[What you will do]: Go through the entries below and tally the lines holding "particulier"; please reply with the number only.

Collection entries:

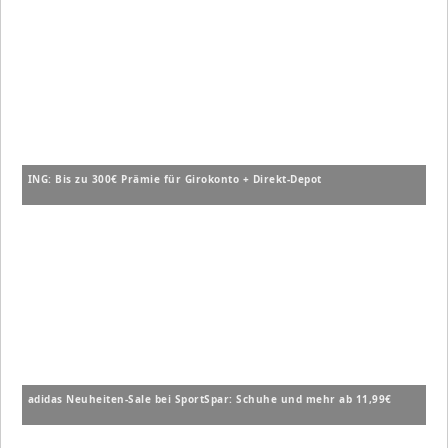
ING: Bis zu 300€ Prämie für Girokonto + Direkt-Depot
adidas Neuheiten-Sale bei SportSpar: Schuhe und mehr ab 11,99€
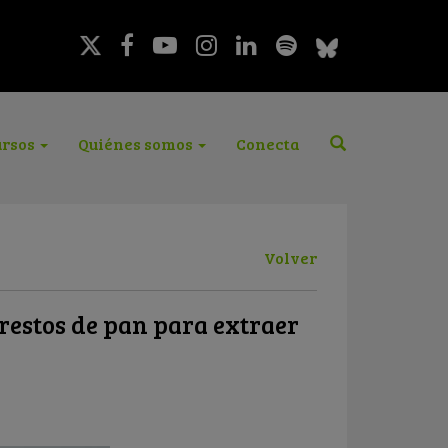
rsos
Quiénes somos
Conecta
Volver
restos de pan para extraer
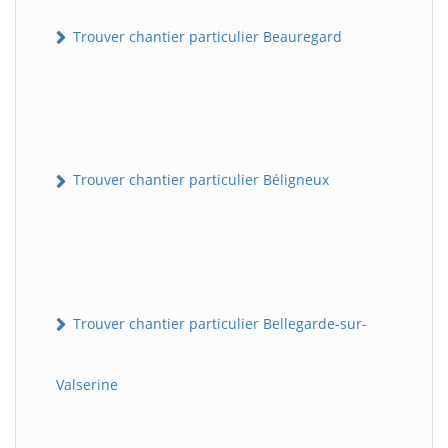
Trouver chantier particulier Beauregard
Trouver chantier particulier Béligneux
Trouver chantier particulier Bellegarde-sur-
Valserine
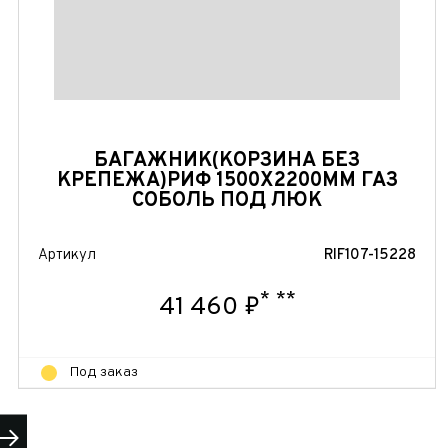
БАГАЖНИК(КОРЗИНА БЕЗ
КРЕПЕЖА)РИФ 1500Х2200ММ ГАЗ
СОБОЛЬ ПОД ЛЮК
Артикул
RIF107-15228
*
**
41 460 ₽
Под заказ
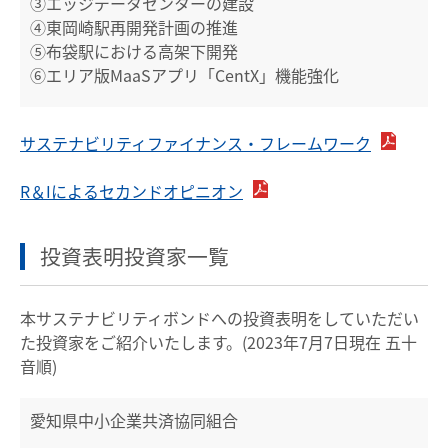
③エッジデータセンターの建設
④東岡崎駅再開発計画の推進
⑤布袋駅における高架下開発
⑥エリア版MaaSアプリ「CentX」機能強化
サステナビリティファイナンス・フレームワーク
R＆Iによるセカンドオピニオン
投資表明投資家一覧
本サステナビリティボンドへの投資表明をしていただい
た投資家をご紹介いたします。(2023年7月7日現在 五十
音順)
愛知県中小企業共済協同組合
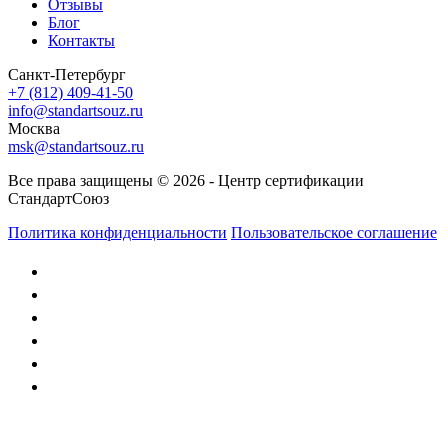
Отзывы
Блог
Контакты
Санкт-Петербург
+7 (812) 409-41-50
info@standartsouz.ru
Москва
msk@standartsouz.ru
Все права защищены © 2026 - Центр сертификации
СтандартСоюз
Политика конфиденциальности
Пользовательское соглашение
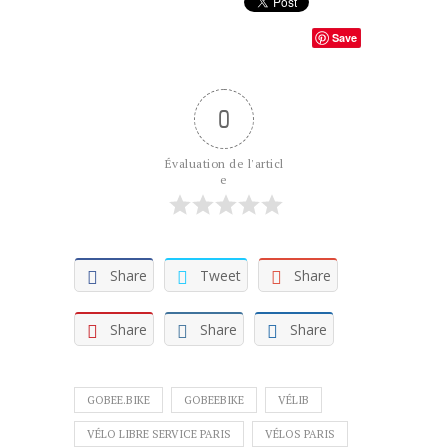
Save
0
Évaluation de l'articl
e
Share
Tweet
Share
Share
Share
Share
GOBEE.BIKE
GOBEEBIKE
VÉLIB
VÉLO LIBRE SERVICE PARIS
VÉLOS PARIS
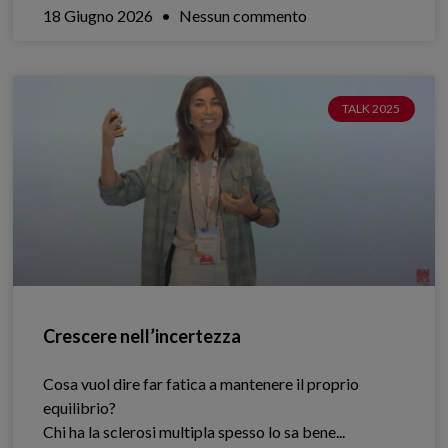
18 Giugno 2026
Nessun commento
TALK 2025
Crescere nell’incertezza
Cosa vuol dire far fatica a mantenere il proprio
equilibrio?
Chi ha la sclerosi multipla spesso lo sa bene.​..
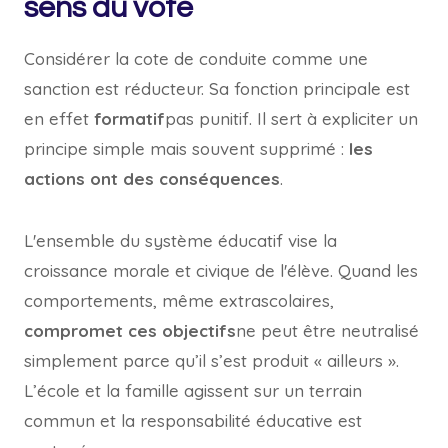
sens du vote
Considérer la cote de conduite comme une
sanction est réducteur. Sa fonction principale est
en effet
formatif
pas punitif. Il sert à expliciter un
principe simple mais souvent supprimé :
les
actions ont des conséquences
.
L'ensemble du système éducatif vise la
croissance morale et civique de l'élève. Quand les
comportements, même extrascolaires,
compromet ces objectifs
ne peut être neutralisé
simplement parce qu’il s’est produit « ailleurs ».
L’école et la famille agissent sur un terrain
commun et la responsabilité éducative est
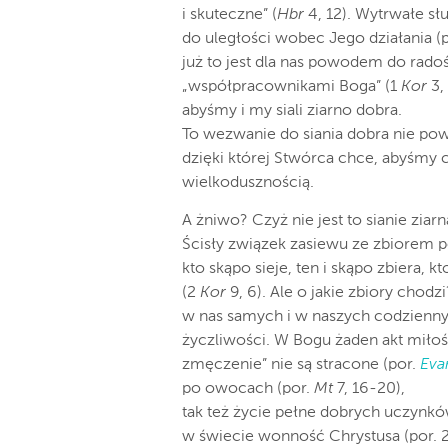
i skuteczne” (
Hbr
4, 12). Wytrwałe s
do uległości wobec Jego działania (
już to jest dla nas powodem do radoś
„współpracownikami Boga” (1
Kor
3,
abyśmy i my siali ziarno dobra.
To wezwanie do siania dobra nie powi
dzięki której Stwórca chce, abyśmy c
wielkodusznością.
A żniwo? Czyż nie jest to sianie ziar
Ścisły związek zasiewu ze zbiorem 
kto skąpo sieje, ten i skąpo zbiera, kt
(2
Kor
9, 6). Ale o jakie zbiory cho
w nas samych i w naszych codziennyc
życzliwości. W Bogu żaden akt miłośc
zmęczenie” nie są stracone (por.
Eva
po owocach (por.
Mt
7, 16-20),
tak też życie pełne dobrych uczynków
w świecie wonność Chrystusa (por.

[Result for this exercise]: 3